*PROVIDED MATERIAL*:
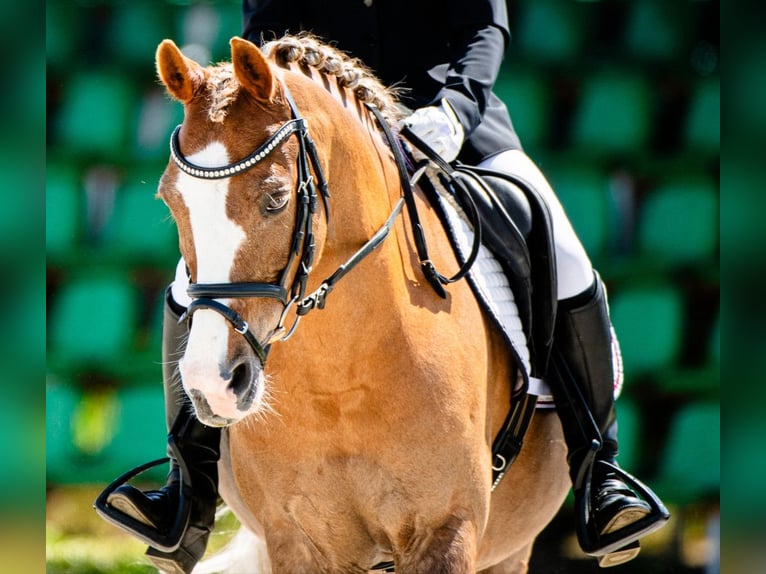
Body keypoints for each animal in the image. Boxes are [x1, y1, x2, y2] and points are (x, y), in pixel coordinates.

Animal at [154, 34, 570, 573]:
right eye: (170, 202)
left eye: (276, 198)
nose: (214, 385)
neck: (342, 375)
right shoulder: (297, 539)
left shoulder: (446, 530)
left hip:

*WHAT TO DO*:
Could you copy the lines above exactly and skip the images?

*RESPONSE*:
Body keypoints for each animal in the image. Boxes are [x1, y1, x2, y2] and points are (x, y), in pixel coordinates.

Animal at [154, 34, 570, 573]:
right eye: (170, 202)
left eye: (276, 198)
nose: (214, 385)
neck: (342, 375)
right shoulder: (297, 539)
left shoulder: (446, 530)
left hip:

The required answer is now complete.